TUGAS TERTULIS 1: Nyatakan apakah setiap pernyataan berikut sesuai dengan kutipan tentang syariat Islam, lalu jawab ya atau tidak disertai kata-kata penentu dari kutipan yang disalin persis. (a) Syariat yang dibawa Nabi Saw adalah syariat terakhir. (b) Sayyid Muhammad bin Alawi al-Maliki menulis pernyataan itu dalam Muḥammad al-Insān al-Kāmil. (c) Menurut terjemahan, syariat Islam hanya mampu memenuhi kebutuhan individu.

KUTIPAN:
▼

Dengan demikian, syariat yang dibawa beliau adalah syariat terakhir yang menyempurnakan syariat-syariat nabi dan rasul sebelumnya, dan syariat Nabi Saw bersifat final. Inilah pesan penting bahwa risalah Islam berlaku universal, abadi, dan tidak akan tergantikan.

Sayyid Muhammad bin Alawi al-Maliki menulis dalam Muḥammad al-Insān al-Kāmil-nya:

الشريعة الإسلامية هي أكمل وأشرف وأشمل رسالة للهداية، وهي الشريعة التي ختم الله بها شرائع السماء، وجعلها خالدة، وكتب لها البقاء إلى أن يرث الله الأرض؛ لذا كانت ثابتة مستمرة، قوية البناء، محكمة النظام، وافية بحاجة الأفراد والجماعات.

“Syariat Islam adalah risalah petunjuk yang paling sempurna, paling mulia, dan paling menyeluruh. Ia merupakan syariat yang dengannya Allah menutup seluruh syariat samawi, menjadikannya abadi, dan menulis takdirnya untuk tetap berlaku hingga Allah mewarisi bumi. Karena itu, syariat ini bersifat tetap dan berkesinambungan, kokoh bangunannya, teratur sistemnya, serta mampu memenuhi kebutuhan individu maupun kelompok.”

▲

DATA TUGAS:
▼

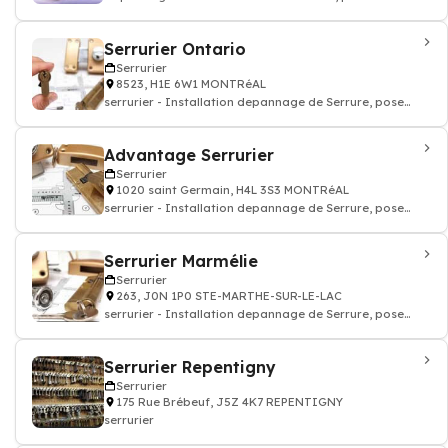
clés, porte serrurier
Serrurier Ontario
Serrurier
8523, H1E 6W1 MONTRéAL
serrurier - Installation depannage de Serrure, pose
porte blindé
Advantage Serrurier
Serrurier
1020 saint Germain, H4L 3S3 MONTRéAL
serrurier - Installation depannage de Serrure, pose
porte blindé
Serrurier Marmélie
Serrurier
263, J0N 1P0 STE-MARTHE-SUR-LE-LAC
serrurier - Installation depannage de Serrure, pose
porte blindé
Serrurier Repentigny
Serrurier
175 Rue Brébeuf, J5Z 4K7 REPENTIGNY
serrurier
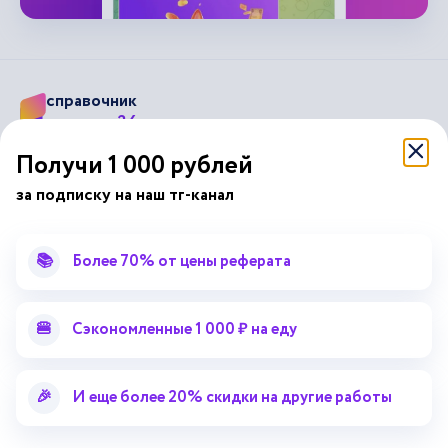
справочник
автор24
от
Получи 1 000 рублей
Подписывайся на наши соц. сети
за подписку на наш тг-канал
Научные статьи
Отзывы об Автор24
📚
Более 70% от цены реферата
Лекторий
Последние статьи
Методические указания
Помощь эксперта
🍔
Сэкономленные 1 000 ₽ на еду
Справочник терминов
Справочник рефератов
Статьи от экспертов
Поиск репетитора
🎉
И еще более 20% скидки на другие работы
Для правообладателей
Работа для преподавателей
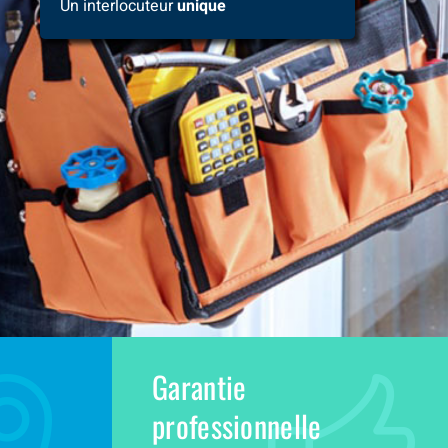
Un interlocuteur
unique
Garantie
professionnelle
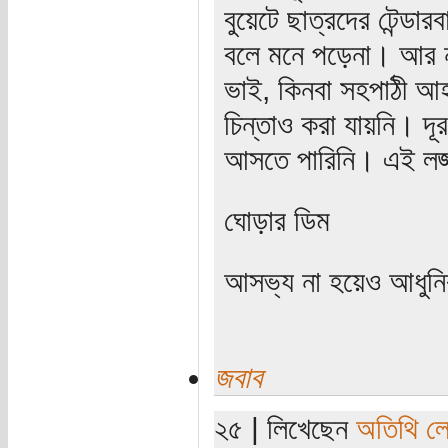
বুয়েটে ছাত্রদের টেন্ডা
বলে মনে পড়েনা। আর ন
ভাই, কিনবা সহপাঠী আ
চিন্তাও করা যায়নি। দূ
আসতে পারিনি। এই লজ
ঘোড়ার ডিম
আসভ্য না হয়েও আধুন
জবাব
২৫ | লিখেছেন
অতিথি ল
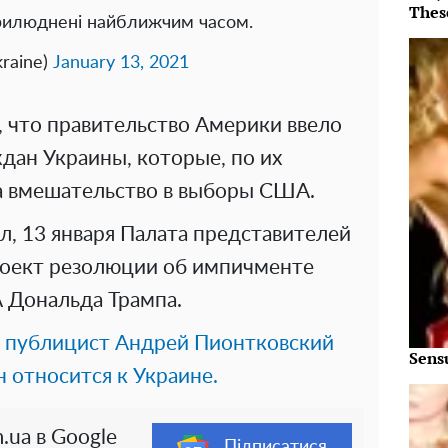
Thes
прилюднені найближчим часом.
raine)
January 13, 2021
, что правительство Америки ввело
дан Украины, которые, по их
а вмешательство в выборы США.
, 13 января Палата представителей
роект резолюции об импичменте
 Дональда Трампа.
и публицист Андрей Пионтковский
Sens
н относится к Украине.
.ua в Google
Підписатися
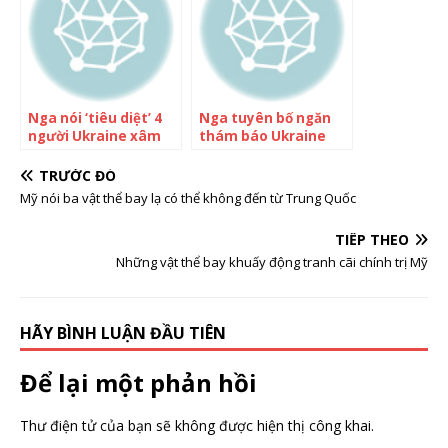
Nga nói ‘tiêu diệt’ 4
Nga tuyên bố ngăn
người Ukraine xâm
thám báo Ukraine
nhập biên giới
xâm nhập tỉnh biên
giới
TRƯỚC ĐÓ
Mỹ nói ba vật thể bay lạ có thể không đến từ Trung Quốc
TIẾP THEO
Những vật thể bay khuấy động tranh cãi chính trị Mỹ
HÃY BÌNH LUẬN ĐẦU TIÊN
Để lại một phản hồi
Thư điện tử của bạn sẽ không được hiện thị công khai.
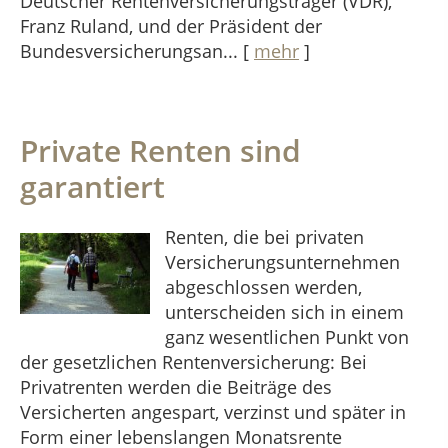
Deutscher Rentenversicherungsträger (VDR),
Franz Ruland, und der Präsident der
Bundesversicherungsan...
[
mehr
]
Private Renten sind
garantiert
Renten, die bei privaten
Versicherungsunternehmen
abgeschlossen werden,
unterscheiden sich in einem
ganz wesentlichen Punkt von
der gesetzlichen Rentenversicherung: Bei
Privatrenten werden die Beiträge des
Versicherten angespart, verzinst und später in
Form einer lebenslangen Monatsrente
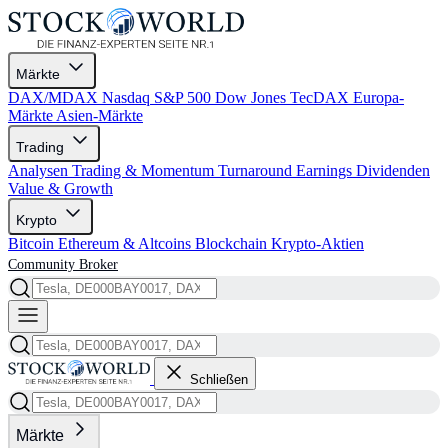
Märkte
DAX/MDAX
Nasdaq
S&P 500
Dow Jones
TecDAX
Europa-
Märkte
Asien-Märkte
Trading
Analysen
Trading & Momentum
Turnaround
Earnings
Dividenden
Value & Growth
Krypto
Bitcoin
Ethereum & Altcoins
Blockchain
Krypto-Aktien
Community
Broker
Schließen
Märkte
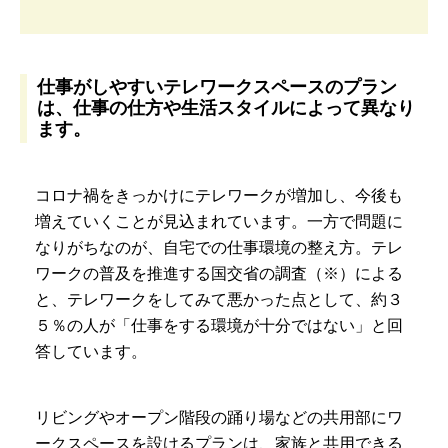
仕事がしやすいテレワークスペースのプラン
は、仕事の仕方や生活スタイルによって異なり
ます。
コロナ禍をきっかけにテレワークが増加し、今後も
増えていくことが見込まれています。一方で問題に
なりがちなのが、自宅での仕事環境の整え方。テレ
ワークの普及を推進する国交省の調査（※）による
と、テレワークをしてみて悪かった点として、約３
５％の人が「仕事をする環境が十分ではない」と回
答しています。
リビングやオープン階段の踊り場などの共用部にワ
ークスペースを設けるプランは、家族と共用できる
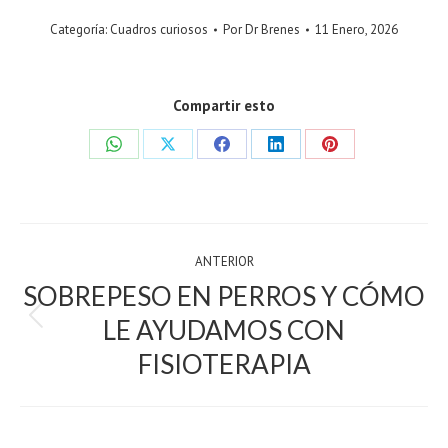
Categoría:
Cuadros curiosos
Por
Dr Brenes
11 Enero, 2026
Compartir esto
Share
Share
Share
Share
Share
on
on
on
on
on
WhatsApp
X
Facebook
LinkedIn
Pinterest
POST
ANTERIOR
NAVIGATION
SOBREPESO EN PERROS Y CÓMO
LE AYUDAMOS CON
Previous
post:
FISIOTERAPIA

▲

TUGAS TERTULIS 2: Gantilah "Научные статьи" dengan "Научные публикации" dalam catatan, mulai dari awal catatan hingga baris yang memuat "Работа для преподавателей", lalu tuliskan kembali bagian itu saja tanpa perubahan lain. Jangan sertakan gambar dalam jawaban.

JAWABAN LATIHAN 1:
(a) Ya: "syariat yang dibawa beliau adalah syariat terakhir yang menyempurnakan syariat-syariat nabi dan rasul sebelumnya"
(b) Ya: "Sayyid Muhammad bin Alawi al-Maliki menulis dalam Muḥammad al-Insān al-Kāmil-nya"
(c) Tidak: "serta mampu memenuhi kebutuhan individu maupun kelompok"

JAWABAN LATIHAN 2:
clés, porte serrurier
Serrurier Ontario
Serrurier
8523, H1E 6W1 MONTRéAL
serrurier - Installation depannage de Serrure, pose
porte blindé
Advantage Serrurier
Serrurier
1020 saint Germain, H4L 3S3 MONTRéAL
serrurier - Installation depannage de Serrure, pose
porte blindé
Serrurier Marmélie
Serrurier
263, J0N 1P0 STE-MARTHE-SUR-LE-LAC
serrurier - Installation depannage de Serrure, pose
porte blindé
Serrurier Repentigny
Serrurier
175 Rue Brébeuf, J5Z 4K7 REPENTIGNY
serrurier
справочник
автор24
от
Получи 1 000 рублей
Подписывайся на наши соц. сети
за подписку на наш тг-канал
Научные публикации
Отзывы об Автор24
📚
Более 70% от цены реферата
Лекторий
Последние статьи
Методические указания
Помощь эксперта
🍔
Сэкономленные 1 000 ₽ на еду
Справочник терминов
Справочник рефератов
Статьи от экспертов
Поиск репетитора
🎉
И еще более 20% скидки на другие работы
Для правообладателей
Работа для преподавателей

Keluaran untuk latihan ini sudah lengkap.